JANA WARING (Volunteer Extraordinaire)

 1. Interpreter of Maladies
by Jhumpa Lahiri
 
Navigating between the Indian traditions they've inherited and the baffling new world, the characters in Jhumpa Lahiri's elegant, touching stories seek love beyond the barriers of culture and generations.


2. Magical Thinking
by Augusten Burroughs

It begins with a Tang Instant Breakfast Drink television commercial when Augusten was seven. Then there is the contest of wills with the deranged cleaning lady. Dating an undertaker and much more. A collection of true stories that are universal in their appeal yet unabashedly intimate and very funny.
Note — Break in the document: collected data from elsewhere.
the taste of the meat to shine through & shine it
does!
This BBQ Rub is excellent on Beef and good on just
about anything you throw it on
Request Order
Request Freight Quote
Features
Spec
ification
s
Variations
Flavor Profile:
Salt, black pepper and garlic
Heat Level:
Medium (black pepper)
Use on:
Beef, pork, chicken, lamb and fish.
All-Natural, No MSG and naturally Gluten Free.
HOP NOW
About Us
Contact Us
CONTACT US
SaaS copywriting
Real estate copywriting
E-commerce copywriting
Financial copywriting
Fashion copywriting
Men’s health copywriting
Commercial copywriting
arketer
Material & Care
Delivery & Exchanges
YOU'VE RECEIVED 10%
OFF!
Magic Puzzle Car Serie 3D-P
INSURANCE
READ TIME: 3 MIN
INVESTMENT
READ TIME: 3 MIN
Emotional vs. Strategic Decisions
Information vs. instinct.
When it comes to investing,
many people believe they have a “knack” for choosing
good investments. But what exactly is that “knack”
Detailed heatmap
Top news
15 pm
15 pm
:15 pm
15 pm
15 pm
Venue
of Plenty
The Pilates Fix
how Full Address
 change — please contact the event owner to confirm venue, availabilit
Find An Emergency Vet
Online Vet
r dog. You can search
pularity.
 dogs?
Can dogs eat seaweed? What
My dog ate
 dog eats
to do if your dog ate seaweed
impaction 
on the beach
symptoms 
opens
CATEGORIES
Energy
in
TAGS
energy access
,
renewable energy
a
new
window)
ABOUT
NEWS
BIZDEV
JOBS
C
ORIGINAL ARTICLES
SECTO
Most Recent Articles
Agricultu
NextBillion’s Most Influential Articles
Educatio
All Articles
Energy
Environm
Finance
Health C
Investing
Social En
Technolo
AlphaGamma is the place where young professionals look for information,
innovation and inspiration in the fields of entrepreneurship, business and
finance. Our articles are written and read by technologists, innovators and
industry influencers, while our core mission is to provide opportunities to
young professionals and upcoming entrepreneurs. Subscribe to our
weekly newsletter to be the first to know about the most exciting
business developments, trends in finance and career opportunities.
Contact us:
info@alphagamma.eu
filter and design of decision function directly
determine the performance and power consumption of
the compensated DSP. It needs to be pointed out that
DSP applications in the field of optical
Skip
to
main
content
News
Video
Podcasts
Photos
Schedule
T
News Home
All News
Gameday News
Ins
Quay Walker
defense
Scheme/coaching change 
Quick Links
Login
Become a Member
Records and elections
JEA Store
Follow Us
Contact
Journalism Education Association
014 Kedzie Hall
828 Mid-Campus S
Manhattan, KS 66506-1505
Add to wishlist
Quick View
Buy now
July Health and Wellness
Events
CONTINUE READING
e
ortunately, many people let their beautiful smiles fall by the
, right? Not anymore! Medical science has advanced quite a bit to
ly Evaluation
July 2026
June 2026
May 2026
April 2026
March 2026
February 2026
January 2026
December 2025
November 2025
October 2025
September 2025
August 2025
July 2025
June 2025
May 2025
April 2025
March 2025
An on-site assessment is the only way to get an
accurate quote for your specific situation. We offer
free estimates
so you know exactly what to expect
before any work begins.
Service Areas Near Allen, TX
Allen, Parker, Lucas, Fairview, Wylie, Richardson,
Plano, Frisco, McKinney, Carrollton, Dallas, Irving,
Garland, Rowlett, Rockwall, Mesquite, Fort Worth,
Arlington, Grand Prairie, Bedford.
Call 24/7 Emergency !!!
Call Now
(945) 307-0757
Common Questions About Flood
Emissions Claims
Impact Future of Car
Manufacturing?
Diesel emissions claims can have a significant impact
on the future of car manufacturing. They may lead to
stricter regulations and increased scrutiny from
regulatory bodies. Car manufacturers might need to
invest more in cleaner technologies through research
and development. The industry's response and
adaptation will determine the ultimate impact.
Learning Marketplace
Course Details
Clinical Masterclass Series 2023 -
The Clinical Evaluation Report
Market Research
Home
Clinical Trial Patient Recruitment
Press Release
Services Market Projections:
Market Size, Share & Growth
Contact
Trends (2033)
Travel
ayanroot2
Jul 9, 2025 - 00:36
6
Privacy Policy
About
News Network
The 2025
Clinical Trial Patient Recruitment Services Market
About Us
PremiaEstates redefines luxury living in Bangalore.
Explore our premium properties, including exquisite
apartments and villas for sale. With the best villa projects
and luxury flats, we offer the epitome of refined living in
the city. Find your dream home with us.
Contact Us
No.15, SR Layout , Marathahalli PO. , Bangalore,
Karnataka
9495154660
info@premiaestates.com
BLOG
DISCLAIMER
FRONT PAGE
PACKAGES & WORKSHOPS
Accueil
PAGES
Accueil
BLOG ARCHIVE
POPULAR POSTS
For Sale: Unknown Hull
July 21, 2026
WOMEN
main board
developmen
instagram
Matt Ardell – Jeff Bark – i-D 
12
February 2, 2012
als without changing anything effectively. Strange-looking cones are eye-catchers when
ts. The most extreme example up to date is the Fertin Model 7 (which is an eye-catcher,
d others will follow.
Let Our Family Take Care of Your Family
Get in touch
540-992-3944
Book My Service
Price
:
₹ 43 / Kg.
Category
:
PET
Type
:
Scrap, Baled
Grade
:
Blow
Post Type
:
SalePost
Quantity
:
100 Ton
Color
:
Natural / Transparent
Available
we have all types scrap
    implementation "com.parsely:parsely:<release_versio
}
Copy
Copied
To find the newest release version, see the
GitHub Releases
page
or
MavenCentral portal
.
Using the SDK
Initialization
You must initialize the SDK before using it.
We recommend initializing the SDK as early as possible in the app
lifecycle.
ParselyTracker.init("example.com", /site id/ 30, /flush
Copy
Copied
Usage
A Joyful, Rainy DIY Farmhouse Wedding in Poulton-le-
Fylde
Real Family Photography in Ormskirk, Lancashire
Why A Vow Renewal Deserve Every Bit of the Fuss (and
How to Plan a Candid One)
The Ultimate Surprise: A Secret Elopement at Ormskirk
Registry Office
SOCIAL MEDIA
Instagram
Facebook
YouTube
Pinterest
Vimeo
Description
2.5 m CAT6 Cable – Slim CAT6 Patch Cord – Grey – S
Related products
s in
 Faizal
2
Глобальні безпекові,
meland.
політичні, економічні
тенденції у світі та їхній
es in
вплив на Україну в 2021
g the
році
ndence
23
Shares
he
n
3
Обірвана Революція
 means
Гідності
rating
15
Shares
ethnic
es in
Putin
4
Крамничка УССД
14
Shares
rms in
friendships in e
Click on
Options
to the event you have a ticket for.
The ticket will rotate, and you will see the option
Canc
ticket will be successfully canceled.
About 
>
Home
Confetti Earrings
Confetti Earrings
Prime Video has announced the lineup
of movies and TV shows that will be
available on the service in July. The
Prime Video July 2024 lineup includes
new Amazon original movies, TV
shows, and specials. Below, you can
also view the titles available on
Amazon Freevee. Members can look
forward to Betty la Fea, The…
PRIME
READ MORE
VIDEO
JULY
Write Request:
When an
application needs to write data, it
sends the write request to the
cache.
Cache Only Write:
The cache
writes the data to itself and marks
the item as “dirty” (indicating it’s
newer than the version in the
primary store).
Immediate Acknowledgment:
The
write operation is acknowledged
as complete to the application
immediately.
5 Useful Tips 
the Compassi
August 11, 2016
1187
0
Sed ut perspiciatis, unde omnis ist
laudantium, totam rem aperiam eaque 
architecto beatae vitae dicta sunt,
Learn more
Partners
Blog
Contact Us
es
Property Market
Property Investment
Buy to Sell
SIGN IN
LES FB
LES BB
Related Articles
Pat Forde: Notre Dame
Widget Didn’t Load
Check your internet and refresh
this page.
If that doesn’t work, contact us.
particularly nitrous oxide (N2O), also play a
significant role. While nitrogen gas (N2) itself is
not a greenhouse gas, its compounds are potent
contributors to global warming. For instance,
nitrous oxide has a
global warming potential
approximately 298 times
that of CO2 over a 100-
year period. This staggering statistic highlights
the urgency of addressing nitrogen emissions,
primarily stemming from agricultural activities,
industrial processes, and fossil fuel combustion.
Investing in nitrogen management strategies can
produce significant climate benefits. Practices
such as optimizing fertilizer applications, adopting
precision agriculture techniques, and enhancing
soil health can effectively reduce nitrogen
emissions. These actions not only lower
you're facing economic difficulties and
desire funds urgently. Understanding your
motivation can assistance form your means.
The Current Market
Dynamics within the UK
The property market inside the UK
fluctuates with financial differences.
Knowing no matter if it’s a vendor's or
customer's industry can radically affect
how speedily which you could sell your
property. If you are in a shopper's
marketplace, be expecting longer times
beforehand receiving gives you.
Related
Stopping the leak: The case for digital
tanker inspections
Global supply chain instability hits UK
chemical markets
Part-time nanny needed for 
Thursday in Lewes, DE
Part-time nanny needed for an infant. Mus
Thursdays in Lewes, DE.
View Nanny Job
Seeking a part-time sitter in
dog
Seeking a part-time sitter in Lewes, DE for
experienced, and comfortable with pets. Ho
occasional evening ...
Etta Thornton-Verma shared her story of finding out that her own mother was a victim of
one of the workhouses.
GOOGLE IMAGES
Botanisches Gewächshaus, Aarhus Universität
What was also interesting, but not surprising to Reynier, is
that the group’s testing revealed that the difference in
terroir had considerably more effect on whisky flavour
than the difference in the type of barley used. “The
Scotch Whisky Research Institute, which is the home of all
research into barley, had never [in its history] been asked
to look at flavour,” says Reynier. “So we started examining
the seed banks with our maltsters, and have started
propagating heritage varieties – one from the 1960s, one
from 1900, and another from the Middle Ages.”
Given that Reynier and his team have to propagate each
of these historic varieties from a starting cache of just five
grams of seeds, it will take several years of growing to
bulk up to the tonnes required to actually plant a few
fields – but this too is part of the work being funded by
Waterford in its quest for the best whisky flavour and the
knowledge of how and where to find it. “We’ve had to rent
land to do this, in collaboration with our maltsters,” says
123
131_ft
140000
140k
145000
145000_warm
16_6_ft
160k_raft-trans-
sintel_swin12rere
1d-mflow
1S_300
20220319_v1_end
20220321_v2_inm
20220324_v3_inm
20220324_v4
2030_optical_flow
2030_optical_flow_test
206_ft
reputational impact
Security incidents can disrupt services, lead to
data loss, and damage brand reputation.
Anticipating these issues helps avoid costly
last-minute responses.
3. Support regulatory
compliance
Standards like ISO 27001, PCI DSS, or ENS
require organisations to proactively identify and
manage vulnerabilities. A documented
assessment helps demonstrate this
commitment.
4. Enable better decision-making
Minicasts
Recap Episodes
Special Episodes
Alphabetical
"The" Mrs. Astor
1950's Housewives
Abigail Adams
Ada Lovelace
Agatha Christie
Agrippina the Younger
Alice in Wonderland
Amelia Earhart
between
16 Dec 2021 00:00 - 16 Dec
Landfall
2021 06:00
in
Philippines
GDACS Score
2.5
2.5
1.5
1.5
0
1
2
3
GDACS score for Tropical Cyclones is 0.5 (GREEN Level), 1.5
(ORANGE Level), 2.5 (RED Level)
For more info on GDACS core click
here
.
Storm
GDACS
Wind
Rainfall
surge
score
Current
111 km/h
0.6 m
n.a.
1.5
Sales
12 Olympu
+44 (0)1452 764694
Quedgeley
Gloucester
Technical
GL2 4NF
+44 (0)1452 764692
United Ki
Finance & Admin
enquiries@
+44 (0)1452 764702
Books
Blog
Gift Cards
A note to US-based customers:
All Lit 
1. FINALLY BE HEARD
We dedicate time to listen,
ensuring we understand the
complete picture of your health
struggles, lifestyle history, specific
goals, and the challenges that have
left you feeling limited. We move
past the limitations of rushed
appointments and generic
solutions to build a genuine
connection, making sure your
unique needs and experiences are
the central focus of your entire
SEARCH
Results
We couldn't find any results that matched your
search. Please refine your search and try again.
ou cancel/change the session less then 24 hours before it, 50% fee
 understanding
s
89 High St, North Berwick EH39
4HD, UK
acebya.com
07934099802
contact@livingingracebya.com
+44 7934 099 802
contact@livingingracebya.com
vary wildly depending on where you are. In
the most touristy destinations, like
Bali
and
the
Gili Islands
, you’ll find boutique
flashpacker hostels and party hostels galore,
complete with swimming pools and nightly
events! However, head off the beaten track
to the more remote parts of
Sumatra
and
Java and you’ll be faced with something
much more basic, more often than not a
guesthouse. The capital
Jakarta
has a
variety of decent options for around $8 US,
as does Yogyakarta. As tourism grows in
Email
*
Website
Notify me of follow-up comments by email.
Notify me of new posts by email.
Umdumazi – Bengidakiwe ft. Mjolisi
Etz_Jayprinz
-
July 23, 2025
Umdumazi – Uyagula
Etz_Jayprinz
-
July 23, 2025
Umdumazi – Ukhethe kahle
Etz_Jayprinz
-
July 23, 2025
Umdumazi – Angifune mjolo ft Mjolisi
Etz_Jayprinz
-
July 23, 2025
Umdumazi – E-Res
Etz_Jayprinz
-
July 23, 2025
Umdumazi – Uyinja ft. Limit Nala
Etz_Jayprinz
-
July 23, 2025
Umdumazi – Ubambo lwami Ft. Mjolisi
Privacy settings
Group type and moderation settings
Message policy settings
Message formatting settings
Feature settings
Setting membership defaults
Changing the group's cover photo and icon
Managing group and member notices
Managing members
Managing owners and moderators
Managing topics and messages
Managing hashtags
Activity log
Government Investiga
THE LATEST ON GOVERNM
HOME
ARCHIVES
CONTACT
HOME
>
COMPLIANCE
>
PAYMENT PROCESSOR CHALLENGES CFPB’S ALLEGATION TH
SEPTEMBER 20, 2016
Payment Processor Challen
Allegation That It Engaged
3. The Story of a Shipwrecked Sailor
by Gabriel Garcia Marquez

In 1955, Marquez was working for a newspaper in Bogota, when in February of that year eight crew members a Colombian destroyer were washed overboard and disappeared. Ten days later one of them turned up, barely alive, on a deserted beach in northern Colombia. This book, which originally appeared as a series of newspaper articles, is Marquez's account of that sailor's ordeal.

4. The Beach
by Alex Garland

Dark, sarcastic and deliciously hedonistic, this is this story of a twenty-something backpacker looking for the “perfect” beach in remote Thailand. The movie cannot begin to touch the depth and fascination of this novel.

5. Push
by Sapphire

Precious Jones, 16 years old and pregnant by her father with her second child, meets a determined and highly radical teacher who takes her on a journey of transformation and redemption.
 

CRAIG USTLER (Urban Think! Foundation Board Member)


 1. The Great Reset
by Richard Florida
 
In The Great Reset, bestselling author and economic development expert Richard Florida provides an engaging and sweeping examination of these previous economic epochs, or "resets." He distills the deep forces that have altered physical and social landscapes and eventually reshaped economies and societies.

2. Only in New York
by Sam Roberts

No one denies that New York City is unique—but what makes it sui generis? Sam Roberts, longtime city reporter, has puzzled over this in print and in his popular New York Times podcasts for years. In Only in New York, he writes about what makes New York tick and why things are the way they are in the greatest of all cities on earth.

3. Green Metropolis
by David Owen

In this remarkable challenge to conventional thinking about the environment, David Owen offers an invaluable environmental template for a global population that is growing as natural resources shrink. Green Metropolis will change the way people think about the environment.

4. The Next 100 Years
by George Friedman

A fascinating, eye-opening and often shocking look at what lies ahead for the U.S. and the world from one of our most incisive futurists.

5. Wrestling with Moses
by Anthony Flint

Like A Civil Action before it, Wrestling with Moses is the tale of a local battle with far-ranging significance. By confronting Moses and his vision, Jacobs forever changed the way Americans understood the city, and inspired citizens across the country to protest destructive projects in their own communities.